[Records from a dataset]
-*-*-
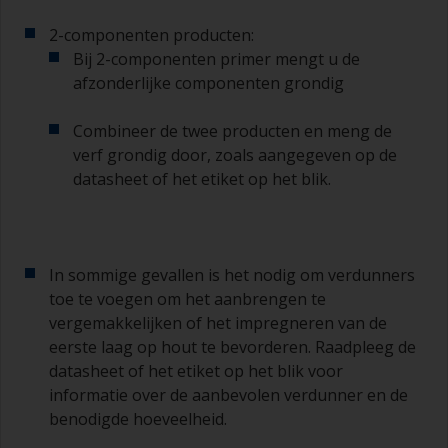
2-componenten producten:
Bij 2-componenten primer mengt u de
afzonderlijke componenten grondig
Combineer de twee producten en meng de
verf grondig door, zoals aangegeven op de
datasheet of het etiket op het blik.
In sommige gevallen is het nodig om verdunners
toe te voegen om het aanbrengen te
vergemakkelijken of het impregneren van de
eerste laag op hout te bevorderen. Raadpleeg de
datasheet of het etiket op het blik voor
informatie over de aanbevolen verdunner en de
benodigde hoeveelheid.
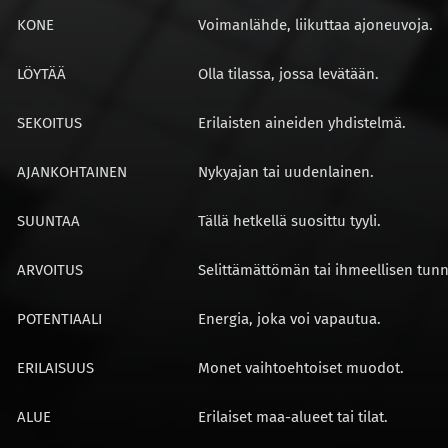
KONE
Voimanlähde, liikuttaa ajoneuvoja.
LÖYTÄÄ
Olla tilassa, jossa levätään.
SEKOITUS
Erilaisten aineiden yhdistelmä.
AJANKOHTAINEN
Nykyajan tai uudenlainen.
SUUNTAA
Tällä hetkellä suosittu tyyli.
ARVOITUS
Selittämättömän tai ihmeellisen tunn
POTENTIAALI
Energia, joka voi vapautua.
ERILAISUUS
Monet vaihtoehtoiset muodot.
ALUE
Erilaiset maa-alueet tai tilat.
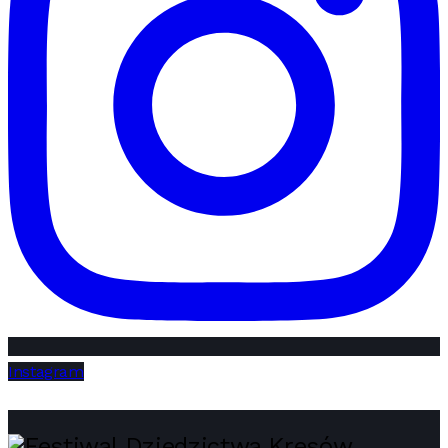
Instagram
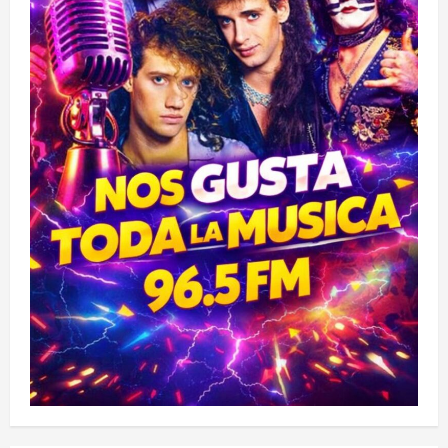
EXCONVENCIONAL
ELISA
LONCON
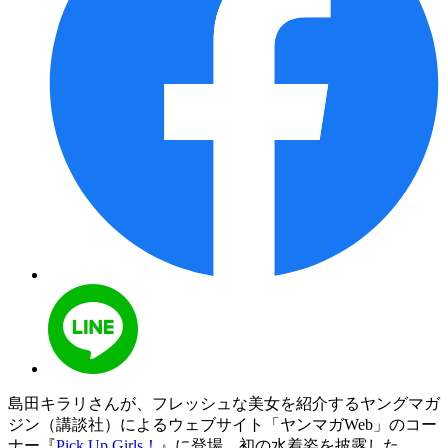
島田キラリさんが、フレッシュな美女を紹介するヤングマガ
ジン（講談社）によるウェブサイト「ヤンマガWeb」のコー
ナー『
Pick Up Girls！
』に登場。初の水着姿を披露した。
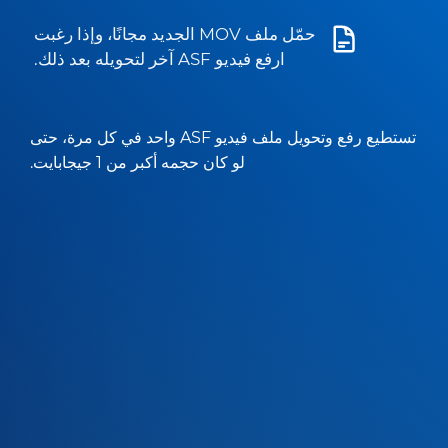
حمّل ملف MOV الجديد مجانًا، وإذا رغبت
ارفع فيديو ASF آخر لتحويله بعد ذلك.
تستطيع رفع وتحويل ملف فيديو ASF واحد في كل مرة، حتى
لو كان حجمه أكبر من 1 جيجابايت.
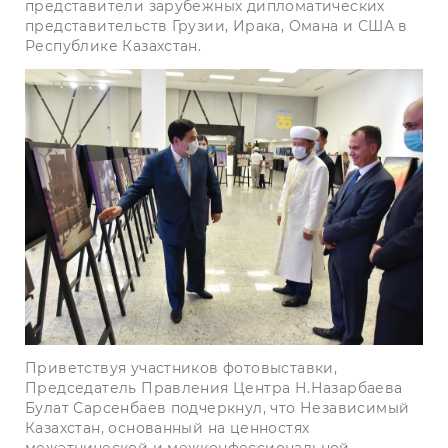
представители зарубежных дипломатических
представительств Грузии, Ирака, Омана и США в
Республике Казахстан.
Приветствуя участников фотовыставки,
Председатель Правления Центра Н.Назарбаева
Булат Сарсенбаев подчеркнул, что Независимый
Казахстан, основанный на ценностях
-*-*-
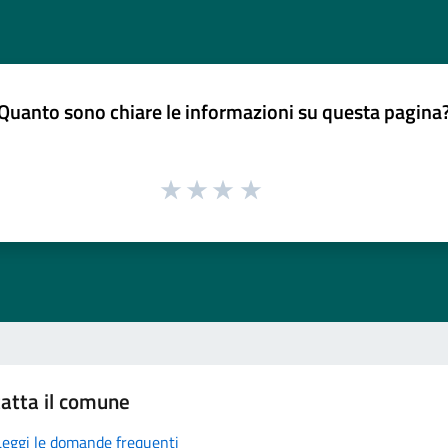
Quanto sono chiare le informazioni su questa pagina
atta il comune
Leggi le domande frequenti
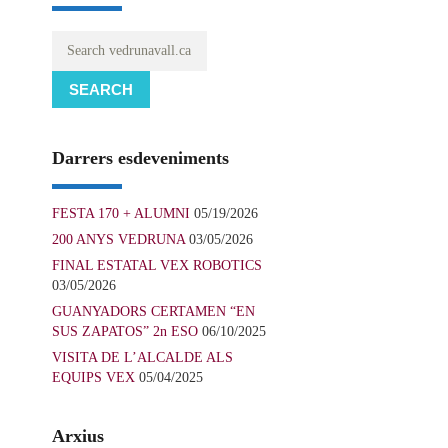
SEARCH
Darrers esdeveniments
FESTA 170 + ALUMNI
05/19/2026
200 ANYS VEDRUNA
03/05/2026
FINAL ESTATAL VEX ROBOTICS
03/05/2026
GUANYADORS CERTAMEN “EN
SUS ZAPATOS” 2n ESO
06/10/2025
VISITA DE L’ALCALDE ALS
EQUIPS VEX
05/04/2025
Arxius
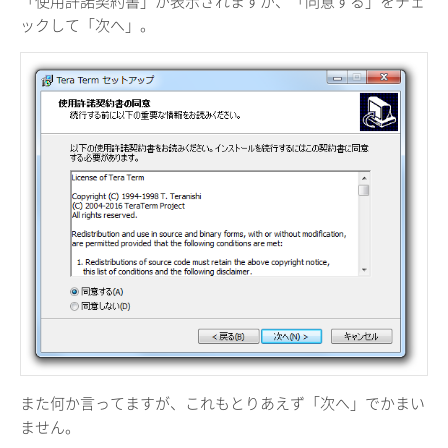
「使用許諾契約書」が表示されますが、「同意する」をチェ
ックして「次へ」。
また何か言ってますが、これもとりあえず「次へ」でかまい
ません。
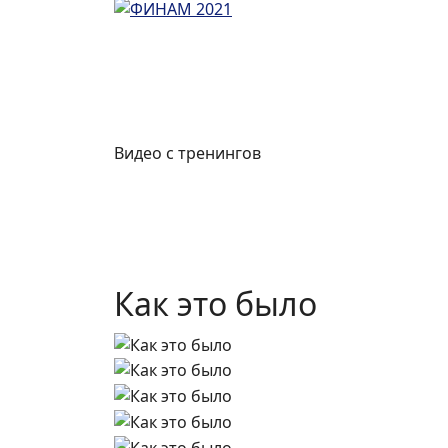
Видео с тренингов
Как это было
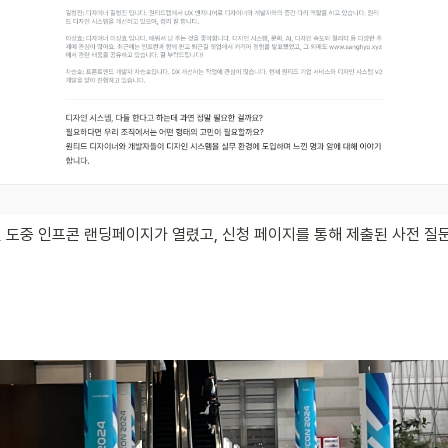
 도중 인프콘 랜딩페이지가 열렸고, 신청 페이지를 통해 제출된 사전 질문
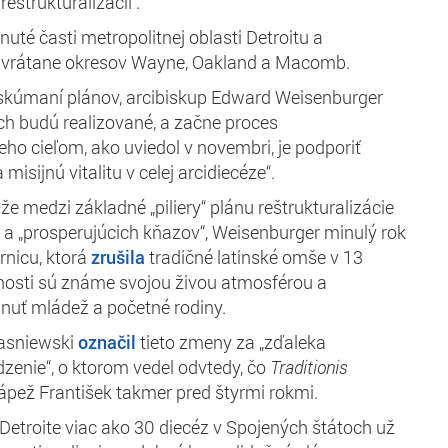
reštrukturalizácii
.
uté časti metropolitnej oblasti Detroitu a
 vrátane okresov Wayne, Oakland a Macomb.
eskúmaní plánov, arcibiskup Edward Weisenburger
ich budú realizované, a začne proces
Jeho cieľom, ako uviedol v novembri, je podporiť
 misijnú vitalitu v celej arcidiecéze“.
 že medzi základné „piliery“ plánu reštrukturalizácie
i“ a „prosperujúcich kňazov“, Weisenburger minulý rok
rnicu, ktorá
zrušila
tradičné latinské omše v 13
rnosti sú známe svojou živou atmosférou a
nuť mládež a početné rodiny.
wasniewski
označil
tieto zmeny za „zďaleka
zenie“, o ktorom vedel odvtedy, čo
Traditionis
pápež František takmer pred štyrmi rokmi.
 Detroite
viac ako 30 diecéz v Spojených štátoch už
-*-*-
Reproduce word for word the lines of the listing from the line with "представители зарубежных дипломатических" through the line with "Казахстан, основанный на ценностях", including both of those lines.

представители зарубежных дипломатических
представительств Грузии, Ирака, Омана и США в
Республике Казахстан.
Приветствуя участников фотовыставки,
Председатель Правления Центра Н.Назарбаева
Булат Сарсенбаев подчеркнул, что Независимый
Казахстан, основанный на ценностях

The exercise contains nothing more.